Strategy #7: Establish a “quality of place” for all citizens through continual improvement and enhancement of the city’s infrastructure, assets, and properties to facilitate city, private sector, non-profit, and other stakeholders’ initiatives that will enhance the “quality of life” throughout the city.
  • Create a walkable/bikeable community by creating an inventory of existing sidewalks and plan for upcoming construction, design city wide bike map, and ensuring that areas that should attract high amounts of pedestrians (near schools, links between neighborhoods, etc) are safe and inviting to pedestrians.
  • Enhance parks and recreation facilities by replacing outdated park equipment with new, ADA-compliant facilities and broadening types of parks and contents (community garden, orchard park, natural vegetation, natural playground).
  • Support public transportation and other alternatives and create policies which encourage their use.
  • Support arts and culture by, for example, facilitating the construction and maintenance of cultural buildings.
I welcome your comments on these items or others that you think are important. I am hopeful that by going through this process the council and the staff will have clear direction on where we want this city to move in the coming year and well into the future.

Saturday, July 11, 2009

On Gardens and Lights

Is Pensacola getting greener? Two tentative steps seem to be leading in that direction...

LED lights

THe first is a private sector initiative. Gulf Power is participating in a trial program to test new LED lights for street and area lighting. LED lights use 50% less electricity than conventional lights in delivering the same brightness plus they are longer lasting. For the next two years, Gulf Power will be testing this new technology near their Bayfront Parkway headquarters to assess the effectiveness of these lights. Previously LED lights have been demonstrated far superior to traditional lighting in stop lights (which explains why the city now has LED stop lights), and I am hopeful that the new street lights will be as successful. I also was pleased to learn that the fixtures they will install are partial cut-off--they are designed to light the road and walkways rather than the sky. I hope that the city can move toward full cut off fixtures for our lighting--we don't need to waste electricity and money lighting the sky.

Fricker Center garden

A second green initiative is a public-private partnership. The summer camp program at the Fricker Community Center has partnered with Home Depot to plant a vegetable and flower garden. This program gives kids and other participants a chance to learn about gardening and healthy food. For more detailed information on this project see the article in the Pensacola News Journal.

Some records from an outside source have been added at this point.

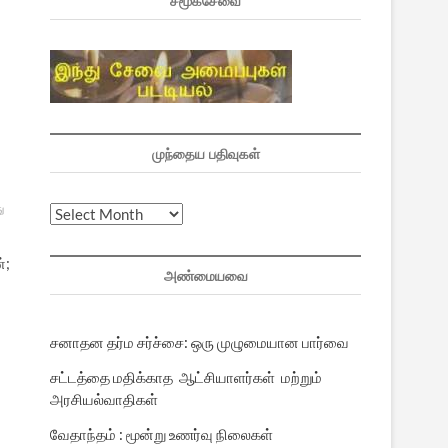
சமூகசேவை
முந்தைய பதிவுகள்
ு
முந்தைய
பதிவுகள்
்;
அண்மையவை
சனாதன தர்ம சர்ச்சை: ஒரு முழுமையான பார்வை
சட்டத்தை மதிக்காத ஆட்சியாளர்கள் மற்றும்
அரசியல்வாதிகள்
வேதாந்தம் : மூன்று உணர்வு நிலைகள்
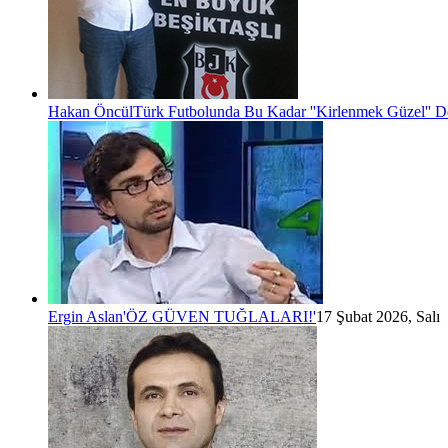
Hakan Öncül
Türk Futbolunda Bu Kadar ''Kirlenmek Güzel'' D
Ergin Aslan
'ÖZ GÜVEN TUĞLALARI!'
17 Şubat 2026, Salı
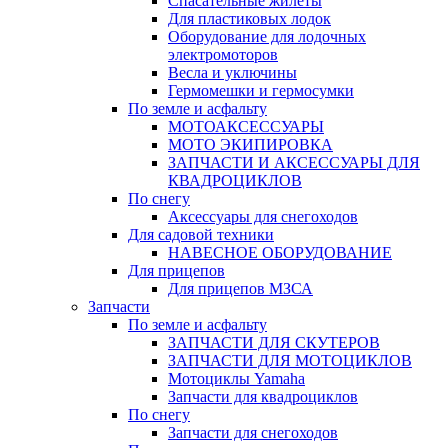
Спасательные жилеты
Для пластиковых лодок
Оборудование для лодочных
электромоторов
Весла и уключины
Гермомешки и гермосумки
По земле и асфальту
МОТОАКСЕССУАРЫ
МОТО ЭКИПИРОВКА
ЗАПЧАСТИ И АКСЕССУАРЫ ДЛЯ
КВАДРОЦИКЛОВ
По снегу
Аксессуары для снегоходов
Для садовой техники
НАВЕСНОЕ ОБОРУДОВАНИЕ
Для прицепов
Для прицепов МЗСА
Запчасти
По земле и асфальту
ЗАПЧАСТИ ДЛЯ СКУТЕРОВ
ЗАПЧАСТИ ДЛЯ МОТОЦИКЛОВ
Мотоциклы Yamaha
Запчасти для квадроциклов
По снегу
Запчасти для снегоходов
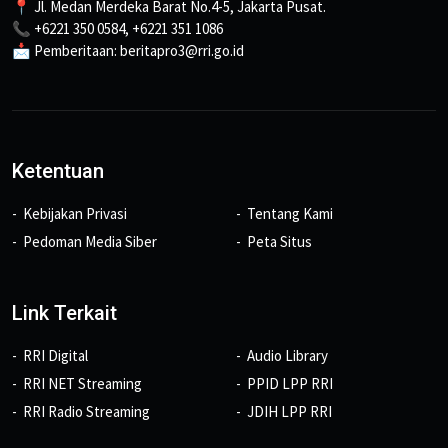
📍 Jl. Medan Merdeka Barat No.4-5, Jakarta Pusat.
📞 +6221 350 0584, +6221 351 1086
📩 Pemberitaan: beritapro3@rri.go.id
Ketentuan
Kebijakan Privasi
Tentang Kami
Pedoman Media Siber
Peta Situs
Link Terkait
RRI Digital
Audio Library
RRI NET Streaming
PPID LPP RRI
RRI Radio Streaming
JDIH LPP RRI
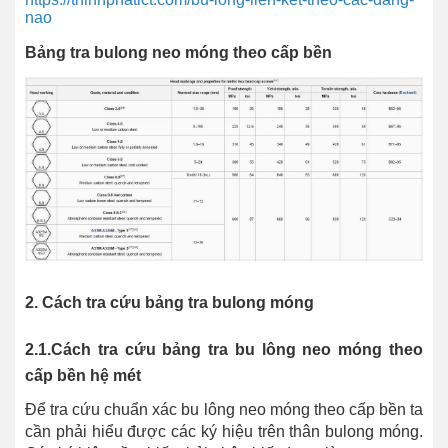
nao
Bảng tra bulong neo móng theo cấp bền
2. Cách tra cứu bảng tra bulong móng
2.1.Cách tra cứu bảng tra bu lông neo móng theo
cấp bền hệ mét
Để tra cứu chuẩn xác bu lông neo móng theo cấp bền ta
cần phải hiểu được các ký hiệu trên thân bulong móng.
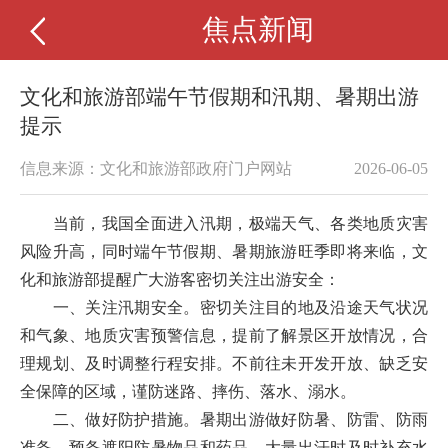
焦点新闻
文化和旅游部端午节假期和汛期、暑期出游
提示
信息来源：文化和旅游部政府门户网站
2026-06-05
当前，我国全面进入汛期，极端天气、各类地质灾害
风险升高，同时端午节假期、暑期旅游旺季即将来临，文
化和旅游部提醒广大游客密切关注出游安全：
一、关注汛期安全。密切关注目的地及沿途天气状况
和气象、地质灾害预警信息，提前了解景区开放情况，合
理规划、及时调整行程安排。不前往未开发开放、缺乏安
全保障的区域，谨防迷路、摔伤、落水、溺水。
二、做好防护措施。暑期出游做好防暑、防雷、防雨
准备。预备遮阳防暑物品和药品，大量出汗时及时补充水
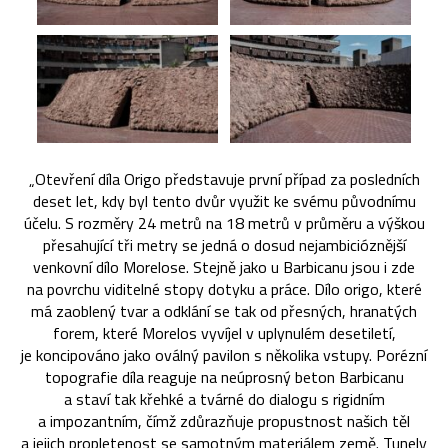
„Otevření díla Origo představuje první případ za posledních
deset let, kdy byl tento dvůr využit ke svému původnímu
účelu. S rozměry 24 metrů na 18 metrů v průměru a výškou
přesahující tři metry se jedná o dosud nejambicióznější
venkovní dílo Morelose. Stejně jako u Barbicanu jsou i zde
na povrchu viditelné stopy dotyku a práce. Dílo origo, které
má zaoblený tvar a odklání se tak od přesných, hranatých
forem, které Morelos vyvíjel v uplynulém desetiletí,
je koncipováno jako oválný pavilon s několika vstupy. Porézní
topografie díla reaguje na neúprosný beton Barbicanu
a staví tak křehké a tvárné do dialogu s rigidním
a impozantním, čímž zdůrazňuje propustnost našich těl
a jejich propletenost se samotným materiálem země. Tunely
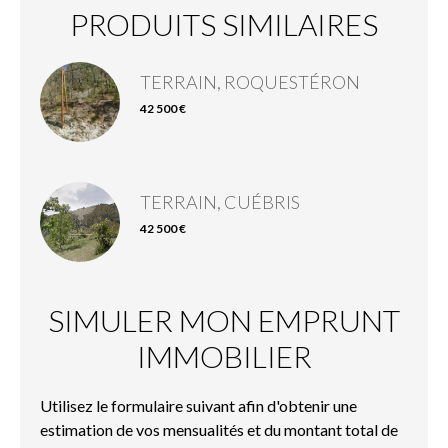
PRODUITS SIMILAIRES
TERRAIN, ROQUESTÉRON
42 500 €
TERRAIN, CUÉBRIS
42 500 €
SIMULER MON EMPRUNT
IMMOBILIER
Utilisez le formulaire suivant afin d'obtenir une
estimation de vos mensualités et du montant total de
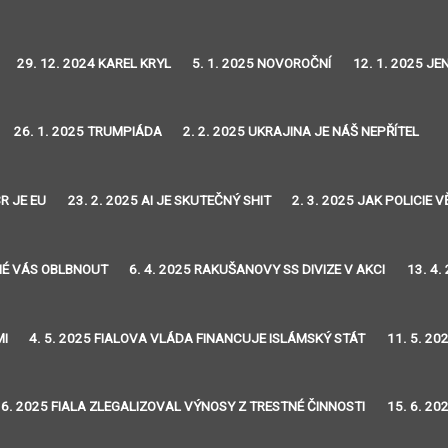
29. 12. 2024 KAREL KRYL
5. 1. 2025 NOVOROČNÍ
12. 1. 2025 J
26. 1. 2025 TRUMPIÁDA
2. 2. 2025 UKRAJINA JE NÁŠ NEPŘÍTEL
R JE EU
23. 2. 2025 AI JE SKUTEČNÝ SHIT
2. 3. 2025 JAK POLICIE
DNÉ VÁS OBLBNOUT
6. 4. 2025 RAKUŠANOVY SS DIVIZE V AKCI
13. 4.
MI
4. 5. 2025 FIALOVA VLÁDA FINANCUJE ISLÁMSKÝ STÁT
11. 5. 20
 6. 2025 FIALA ZLEGALIZOVAL VÝNOSY Z TRESTNÉ ČINNOSTI
15. 6. 20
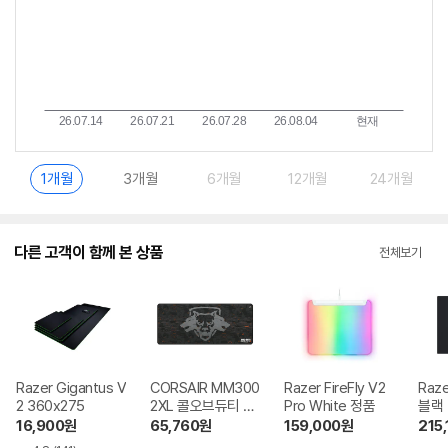
1개월
3개월
6개월
12개월
24개월
다른 고객이 함께 본 상품
전체보기
Razer Gigantus V
CORSAIR MM300
Razer FireFly V2
Raze
2 360x275
2XL 콜오브듀티 블
Pro White 정품
블랙
랙옵스6 에디션
16,900
원
65,760
원
159,000
원
215,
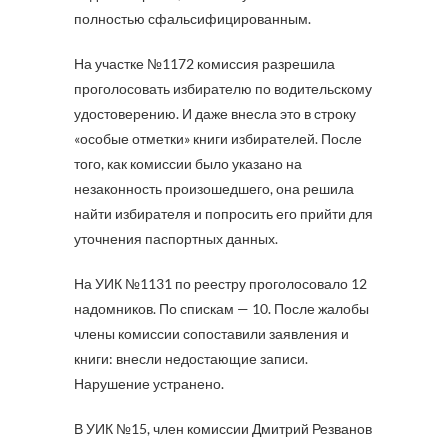
полностью сфальсифицированным.
На участке №1172 комиссия разрешила
проголосовать избирателю по водительскому
удостоверению. И даже внесла это в строку
«особые отметки» книги избирателей. После
того, как комиссии было указано на
незаконность произошедшего, она решила
найти избирателя и попросить его прийти для
уточнения паспортных данных.
На УИК №1131 по реестру проголосовало 12
надомников. По спискам — 10. После жалобы
члены комиссии сопоставили заявления и
книги: внесли недостающие записи.
Нарушение устранено.
В УИК №15, член комиссии Дмитрий Резванов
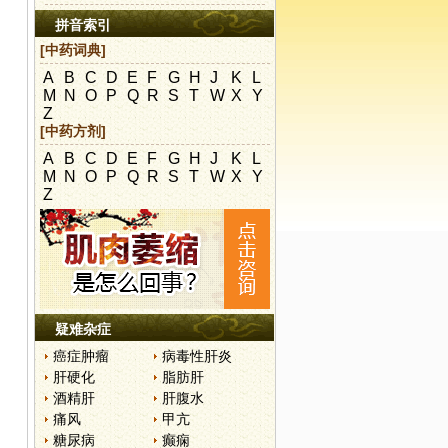
拼音索引
[中药词典]
A
B
C
D
E
F
G
H
J
K
L
M
N
O
P
Q
R
S
T
W
X
Y
Z
[中药方剂]
A
B
C
D
E
F
G
H
J
K
L
M
N
O
P
Q
R
S
T
W
X
Y
Z
疑难杂症
癌症肿瘤
病毒性肝炎
肝硬化
脂肪肝
酒精肝
肝腹水
痛风
甲亢
糖尿病
癫痫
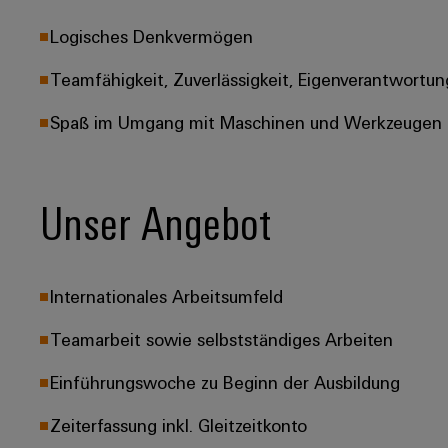
Logisches Denkvermögen
Teamfähigkeit, Zuverlässigkeit, Eigenverantwortun
Spaß im Umgang mit Maschinen und Werkzeugen
Unser Angebot
Internationales Arbeitsumfeld
Teamarbeit sowie selbstständiges Arbeiten
Einführungswoche zu Beginn der Ausbildung
Zeiterfassung inkl. Gleitzeitkonto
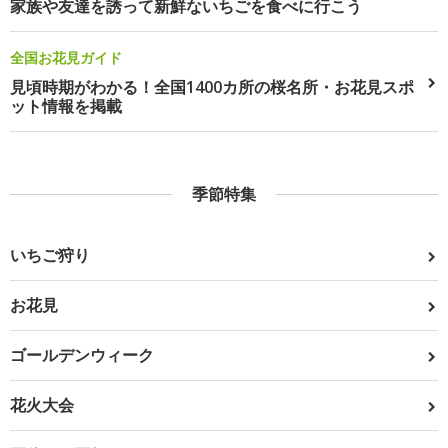
家族や友達を誘って新鮮ないちごを食べに行こう
全国お花見ガイド
見頃時期がわかる！全国1400カ所の桜名所・お花見スポ
ット情報を掲載
季節特集
いちご狩り
お花見
ゴールデンウィーク
花火大会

Programs such as this that make our parks more than green spaces and more than playgrounds, but an integral part of the communities they serve. Many urban lots do not allow the luxury of a garden. When asked where vegetables come from, many kids simply answer, "The store." But I believe the benefit goes beyond the flowers and vegetables that may grow there and any lessons about gardening. During our years in Boston, my husband and I had a small plot in the community garden (originally a World War II Victory garden). There, we met neighbors we might not have met, traded gardening tips and produce. It was a way of becoming part of a community. I hope that our city will continue to pursue more initiatives like this.